* **Exercise requirements**:
Below is a listing. Write out exactly its lines between the one holding "11px; font-weight: bold;" and the one holding "M 78,0 L 300,0", inclusive.

* **Material shown**:
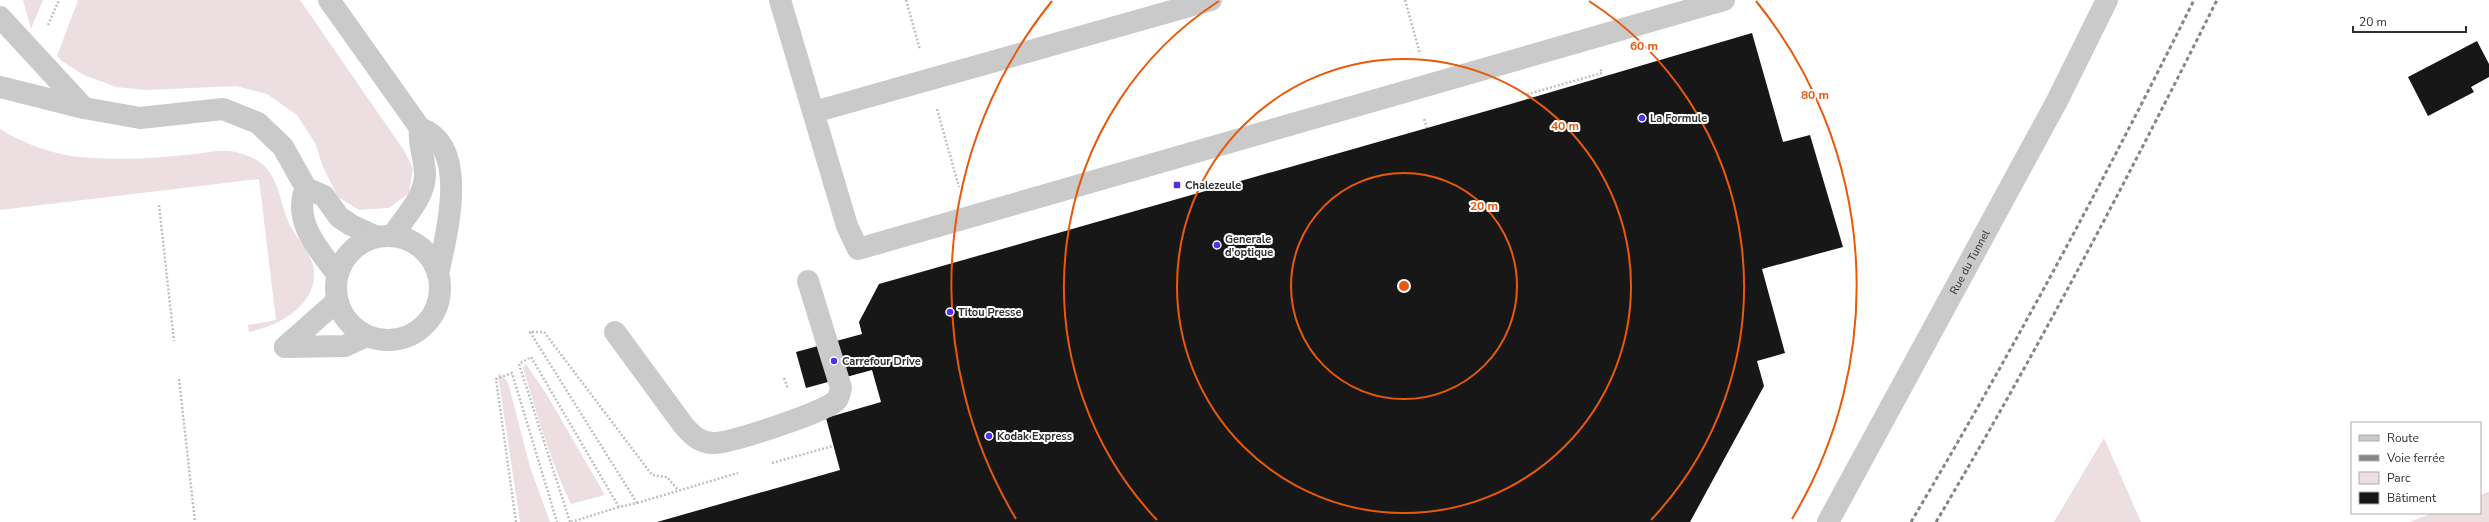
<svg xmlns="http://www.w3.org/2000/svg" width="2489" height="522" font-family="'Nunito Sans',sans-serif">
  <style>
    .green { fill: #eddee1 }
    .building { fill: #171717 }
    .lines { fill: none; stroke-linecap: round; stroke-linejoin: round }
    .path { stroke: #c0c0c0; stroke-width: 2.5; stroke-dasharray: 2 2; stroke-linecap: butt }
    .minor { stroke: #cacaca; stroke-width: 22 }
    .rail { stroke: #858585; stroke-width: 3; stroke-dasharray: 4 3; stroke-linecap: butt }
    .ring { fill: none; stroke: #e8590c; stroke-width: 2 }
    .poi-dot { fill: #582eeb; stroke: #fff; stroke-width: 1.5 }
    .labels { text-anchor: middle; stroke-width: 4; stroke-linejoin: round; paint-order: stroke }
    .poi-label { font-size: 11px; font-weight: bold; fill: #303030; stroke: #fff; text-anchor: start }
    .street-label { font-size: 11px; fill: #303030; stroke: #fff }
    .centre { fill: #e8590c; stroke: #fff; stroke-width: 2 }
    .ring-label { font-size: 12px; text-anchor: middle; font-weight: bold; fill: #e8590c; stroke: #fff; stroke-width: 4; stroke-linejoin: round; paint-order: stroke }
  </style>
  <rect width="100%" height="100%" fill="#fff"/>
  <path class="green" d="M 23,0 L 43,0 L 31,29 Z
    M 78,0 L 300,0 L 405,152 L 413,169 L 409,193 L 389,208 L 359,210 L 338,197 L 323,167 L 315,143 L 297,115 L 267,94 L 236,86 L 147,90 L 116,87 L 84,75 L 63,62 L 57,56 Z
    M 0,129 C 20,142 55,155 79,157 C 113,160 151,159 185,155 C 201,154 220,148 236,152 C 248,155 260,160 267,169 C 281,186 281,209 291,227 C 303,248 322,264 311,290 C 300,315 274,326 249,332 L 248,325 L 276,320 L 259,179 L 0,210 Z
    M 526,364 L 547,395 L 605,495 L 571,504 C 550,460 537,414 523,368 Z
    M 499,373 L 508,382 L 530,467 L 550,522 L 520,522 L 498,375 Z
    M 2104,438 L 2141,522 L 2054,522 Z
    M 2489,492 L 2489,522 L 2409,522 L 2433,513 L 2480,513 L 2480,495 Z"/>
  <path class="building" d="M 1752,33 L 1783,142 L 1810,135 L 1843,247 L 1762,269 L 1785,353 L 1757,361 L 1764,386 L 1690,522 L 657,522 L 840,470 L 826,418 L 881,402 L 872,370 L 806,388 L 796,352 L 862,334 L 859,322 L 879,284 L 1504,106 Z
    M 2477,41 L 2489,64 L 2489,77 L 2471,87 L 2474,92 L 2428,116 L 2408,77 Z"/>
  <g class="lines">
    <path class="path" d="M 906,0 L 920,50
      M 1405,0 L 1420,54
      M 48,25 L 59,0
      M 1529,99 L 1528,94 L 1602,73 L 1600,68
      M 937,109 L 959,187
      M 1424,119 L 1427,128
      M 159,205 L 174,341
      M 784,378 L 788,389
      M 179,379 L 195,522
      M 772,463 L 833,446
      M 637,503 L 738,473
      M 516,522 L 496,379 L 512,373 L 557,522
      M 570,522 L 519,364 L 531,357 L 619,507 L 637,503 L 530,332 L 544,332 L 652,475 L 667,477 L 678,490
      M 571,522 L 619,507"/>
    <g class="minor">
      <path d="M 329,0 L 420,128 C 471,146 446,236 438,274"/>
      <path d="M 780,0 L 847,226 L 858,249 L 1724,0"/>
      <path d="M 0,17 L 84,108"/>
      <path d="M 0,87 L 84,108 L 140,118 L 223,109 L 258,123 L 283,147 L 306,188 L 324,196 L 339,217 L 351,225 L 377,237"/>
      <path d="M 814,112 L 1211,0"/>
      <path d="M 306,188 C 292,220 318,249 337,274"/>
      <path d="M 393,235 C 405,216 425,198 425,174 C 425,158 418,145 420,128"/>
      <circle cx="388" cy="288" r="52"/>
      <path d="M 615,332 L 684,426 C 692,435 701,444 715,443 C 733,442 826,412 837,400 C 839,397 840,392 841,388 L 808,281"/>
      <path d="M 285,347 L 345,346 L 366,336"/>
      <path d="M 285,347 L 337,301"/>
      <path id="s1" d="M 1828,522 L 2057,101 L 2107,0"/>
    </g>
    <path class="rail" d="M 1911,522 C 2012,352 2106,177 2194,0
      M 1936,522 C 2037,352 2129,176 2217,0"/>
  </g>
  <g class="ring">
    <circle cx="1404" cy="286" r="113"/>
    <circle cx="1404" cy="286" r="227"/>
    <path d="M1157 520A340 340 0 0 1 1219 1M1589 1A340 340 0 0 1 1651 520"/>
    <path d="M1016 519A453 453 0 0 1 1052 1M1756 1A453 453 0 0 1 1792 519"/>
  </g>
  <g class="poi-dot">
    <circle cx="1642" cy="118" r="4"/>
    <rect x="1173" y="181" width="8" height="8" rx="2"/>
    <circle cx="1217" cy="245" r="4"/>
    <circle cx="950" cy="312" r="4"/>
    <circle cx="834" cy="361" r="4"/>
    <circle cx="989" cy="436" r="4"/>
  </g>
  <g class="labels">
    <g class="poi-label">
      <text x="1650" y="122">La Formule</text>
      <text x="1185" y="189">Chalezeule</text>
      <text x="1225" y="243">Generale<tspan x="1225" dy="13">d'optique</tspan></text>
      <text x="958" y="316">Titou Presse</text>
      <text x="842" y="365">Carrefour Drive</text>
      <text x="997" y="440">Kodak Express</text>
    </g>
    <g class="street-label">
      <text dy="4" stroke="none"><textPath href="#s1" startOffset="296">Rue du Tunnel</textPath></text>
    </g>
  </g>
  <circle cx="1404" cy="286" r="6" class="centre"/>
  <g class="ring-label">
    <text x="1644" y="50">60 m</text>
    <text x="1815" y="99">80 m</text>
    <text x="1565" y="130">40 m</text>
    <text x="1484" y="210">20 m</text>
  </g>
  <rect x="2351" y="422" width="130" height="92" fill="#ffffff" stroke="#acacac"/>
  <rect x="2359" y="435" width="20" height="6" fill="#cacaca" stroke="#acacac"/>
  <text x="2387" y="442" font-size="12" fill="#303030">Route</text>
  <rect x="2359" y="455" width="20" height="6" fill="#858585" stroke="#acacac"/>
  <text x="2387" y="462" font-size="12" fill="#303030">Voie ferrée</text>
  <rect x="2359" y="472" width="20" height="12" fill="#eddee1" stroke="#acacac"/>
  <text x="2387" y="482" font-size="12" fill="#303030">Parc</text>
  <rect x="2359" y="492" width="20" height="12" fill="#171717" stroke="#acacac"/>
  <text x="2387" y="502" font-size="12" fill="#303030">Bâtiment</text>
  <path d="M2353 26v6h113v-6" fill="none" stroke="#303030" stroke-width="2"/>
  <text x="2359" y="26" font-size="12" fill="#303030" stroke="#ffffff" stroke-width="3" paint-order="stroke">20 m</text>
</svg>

* **Exercise result**:
    .poi-label { font-size: 11px; font-weight: bold; fill: #303030; stroke: #fff; text-anchor: start }
    .street-label { font-size: 11px; fill: #303030; stroke: #fff }
    .centre { fill: #e8590c; stroke: #fff; stroke-width: 2 }
    .ring-label { font-size: 12px; text-anchor: middle; font-weight: bold; fill: #e8590c; stroke: #fff; stroke-width: 4; stroke-linejoin: round; paint-order: stroke }
  </style>
  <rect width="100%" height="100%" fill="#fff"/>
  <path class="green" d="M 23,0 L 43,0 L 31,29 Z
    M 78,0 L 300,0 L 405,152 L 413,169 L 409,193 L 389,208 L 359,210 L 338,197 L 323,167 L 315,143 L 297,115 L 267,94 L 236,86 L 147,90 L 116,87 L 84,75 L 63,62 L 57,56 Z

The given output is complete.